イマワノキワ

TRPGやアニメのことをガンガン書き連ねていくコバヤシのブログ

終末トレインどこへいく?:第2話『推測、だろう、思われる』感想ツイートまとめ

 東吾野までの、無限を内包した8マイル。
 終末トレインどこへいく? 第2話を見る。

 電車と一緒に物語が動き出すまでを、かなりの圧縮率で見事に駆け抜けた第1話に対し、異様な風景と迫りくる危機を含みつつも、展開自体はやや落ち着いた感じ。
 移動する密室であり共同体でもある一両編成の中で、池袋を目指す四人組+一匹がどういうバランスなのかを、どっしり掘り下げていく回となった。
 ともすれば動きがない展開になってしまいそうな内省的なエピソードだが、車両が移動するグルーヴ感、だんだん見えてくる現状に揺れる内心、そこで暴かれていく願いや脆さが上手くお話を揺らして、退屈せずに見終わることが出来た。

 前半15分、シチュエーションコメディめいて絵代わりなく、電車が進んでいく。
 焦燥を反射して制御不能になったり、不安を拡げて霧の中に迷ったりするが、状況自体は車内から余り動かず、だからこそ今後物語を進んでいくクルーがどういう存在なのか、色々見えてきて良い。
 疾走する教室、モータライズされた社会、変化に投げ込まれた我が家。
 ガンダムにおけるホワイトベース、カバネリにおける列車、リヴァイアスにおける黒のリヴァイアス
 黄色い列車は不安定な少女たちを守る繭であり、そこを拠点に世界と内面に挑む足場であり、過酷な旅に投げ出された彼女たちのホームでもある。
 その手触りを、しっかり教える第二話だ。

作業課題: 上にある『終末トレインどこへいく?』第2話の感想記事を、一字一句変えずに全文書き写してください。

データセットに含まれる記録
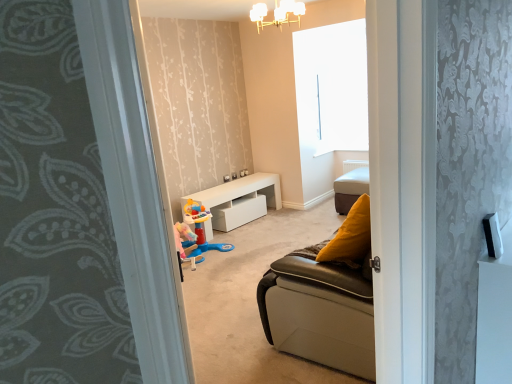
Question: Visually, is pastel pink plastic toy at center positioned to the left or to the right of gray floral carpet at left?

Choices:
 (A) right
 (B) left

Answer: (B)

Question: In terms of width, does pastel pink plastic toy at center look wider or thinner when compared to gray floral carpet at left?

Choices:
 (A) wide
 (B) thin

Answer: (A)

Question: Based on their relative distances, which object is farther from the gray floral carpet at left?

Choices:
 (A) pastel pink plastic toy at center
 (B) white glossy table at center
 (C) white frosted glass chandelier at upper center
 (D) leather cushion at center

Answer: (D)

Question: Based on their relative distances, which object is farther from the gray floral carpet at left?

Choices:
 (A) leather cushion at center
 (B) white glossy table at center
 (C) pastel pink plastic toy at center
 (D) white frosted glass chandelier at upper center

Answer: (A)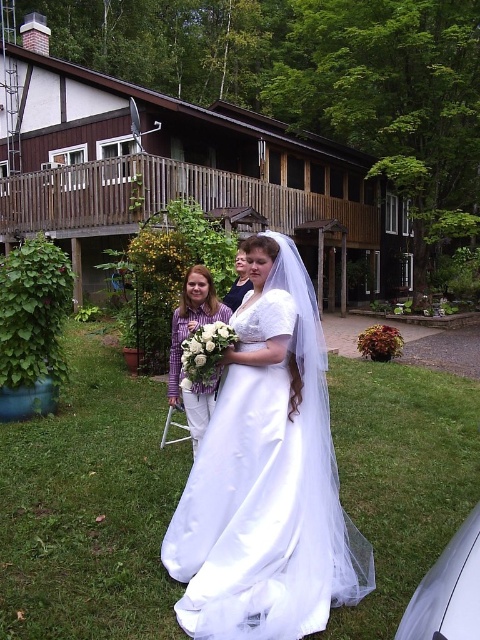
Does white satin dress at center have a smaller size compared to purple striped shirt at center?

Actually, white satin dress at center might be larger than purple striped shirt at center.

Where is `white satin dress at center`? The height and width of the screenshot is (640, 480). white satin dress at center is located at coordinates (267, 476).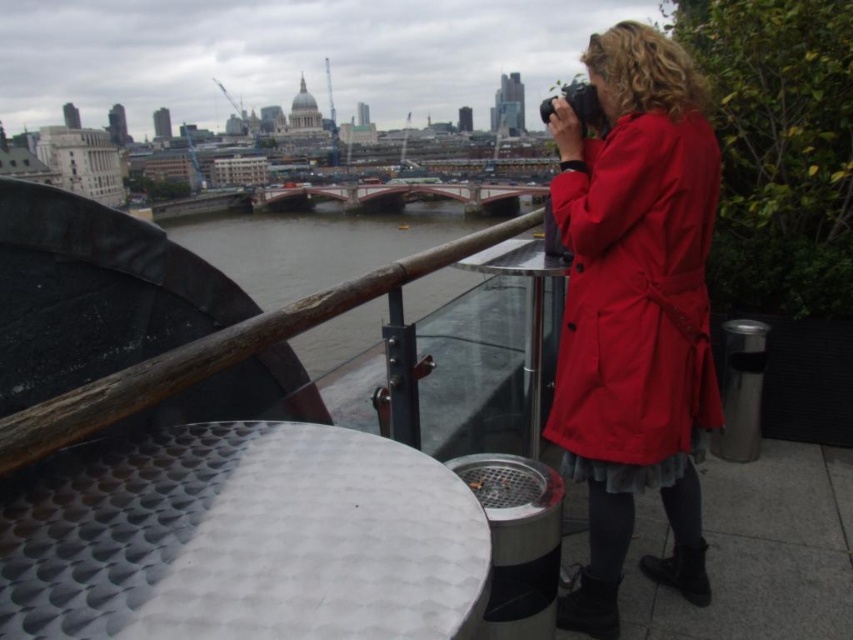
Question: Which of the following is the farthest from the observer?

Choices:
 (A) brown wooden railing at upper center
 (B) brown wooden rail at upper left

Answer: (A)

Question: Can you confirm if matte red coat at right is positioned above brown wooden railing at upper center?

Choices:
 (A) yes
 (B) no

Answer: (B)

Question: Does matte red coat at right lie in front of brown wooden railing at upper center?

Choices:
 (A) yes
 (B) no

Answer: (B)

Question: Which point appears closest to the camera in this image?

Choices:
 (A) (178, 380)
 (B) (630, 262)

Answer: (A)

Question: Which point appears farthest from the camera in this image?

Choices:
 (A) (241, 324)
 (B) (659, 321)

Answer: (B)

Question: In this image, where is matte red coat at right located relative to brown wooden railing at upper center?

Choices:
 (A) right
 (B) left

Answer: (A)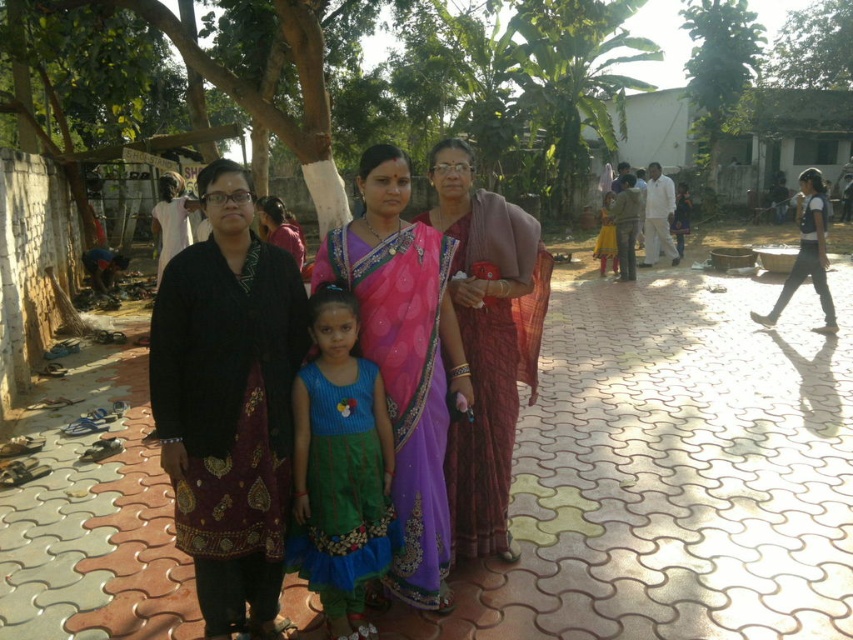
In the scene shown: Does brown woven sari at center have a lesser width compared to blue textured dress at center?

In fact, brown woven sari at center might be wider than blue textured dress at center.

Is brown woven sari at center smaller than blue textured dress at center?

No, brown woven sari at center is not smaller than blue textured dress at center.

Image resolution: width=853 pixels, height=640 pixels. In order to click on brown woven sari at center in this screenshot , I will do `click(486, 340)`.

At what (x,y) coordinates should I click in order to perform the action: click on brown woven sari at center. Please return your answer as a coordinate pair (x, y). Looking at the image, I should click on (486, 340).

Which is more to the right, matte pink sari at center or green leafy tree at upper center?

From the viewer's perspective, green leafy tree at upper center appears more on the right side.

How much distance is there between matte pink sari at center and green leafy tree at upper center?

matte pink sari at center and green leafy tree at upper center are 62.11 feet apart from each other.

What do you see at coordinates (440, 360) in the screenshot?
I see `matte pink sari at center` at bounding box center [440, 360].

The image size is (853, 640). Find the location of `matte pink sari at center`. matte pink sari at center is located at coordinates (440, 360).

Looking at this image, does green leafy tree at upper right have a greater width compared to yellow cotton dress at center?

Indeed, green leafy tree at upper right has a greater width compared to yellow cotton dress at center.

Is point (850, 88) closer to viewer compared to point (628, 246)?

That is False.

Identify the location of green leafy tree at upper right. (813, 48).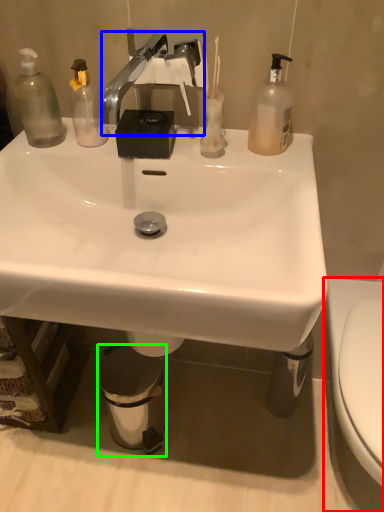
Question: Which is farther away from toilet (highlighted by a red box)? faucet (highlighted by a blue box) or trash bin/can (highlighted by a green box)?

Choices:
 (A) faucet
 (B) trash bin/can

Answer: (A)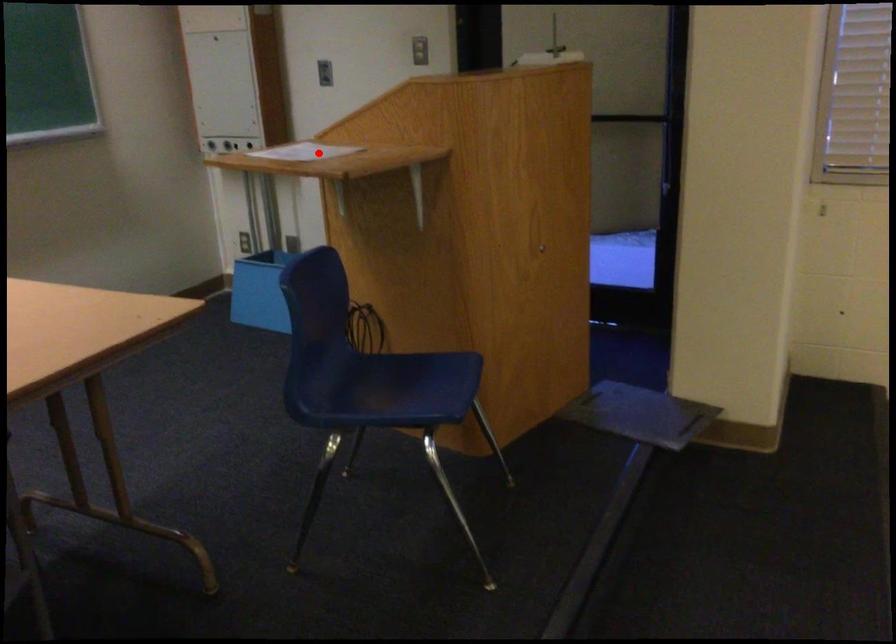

課題の結果:
イマワノキワ

TRPGやアニメのことをガンガン書き連ねていくコバヤシのブログ

終末トレインどこへいく?:第2話『推測、だろう、思われる』感想ツイートまとめ

 東吾野までの、無限を内包した8マイル。
 終末トレインどこへいく? 第2話を見る。

 電車と一緒に物語が動き出すまでを、かなりの圧縮率で見事に駆け抜けた第1話に対し、異様な風景と迫りくる危機を含みつつも、展開自体はやや落ち着いた感じ。
 移動する密室であり共同体でもある一両編成の中で、池袋を目指す四人組+一匹がどういうバランスなのかを、どっしり掘り下げていく回となった。
 ともすれば動きがない展開になってしまいそうな内省的なエピソードだが、車両が移動するグルーヴ感、だんだん見えてくる現状に揺れる内心、そこで暴かれていく願いや脆さが上手くお話を揺らして、退屈せずに見終わることが出来た。

 前半15分、シチュエーションコメディめいて絵代わりなく、電車が進んでいく。
 焦燥を反射して制御不能になったり、不安を拡げて霧の中に迷ったりするが、状況自体は車内から余り動かず、だからこそ今後物語を進んでいくクルーがどういう存在なのか、色々見えてきて良い。
 疾走する教室、モータライズされた社会、変化に投げ込まれた我が家。
 ガンダムにおけるホワイトベース、カバネリにおける列車、リヴァイアスにおける黒のリヴァイアス
 黄色い列車は不安定な少女たちを守る繭であり、そこを拠点に世界と内面に挑む足場であり、過酷な旅に投げ出された彼女たちのホームでもある。
 その手触りを、しっかり教える第二話だ。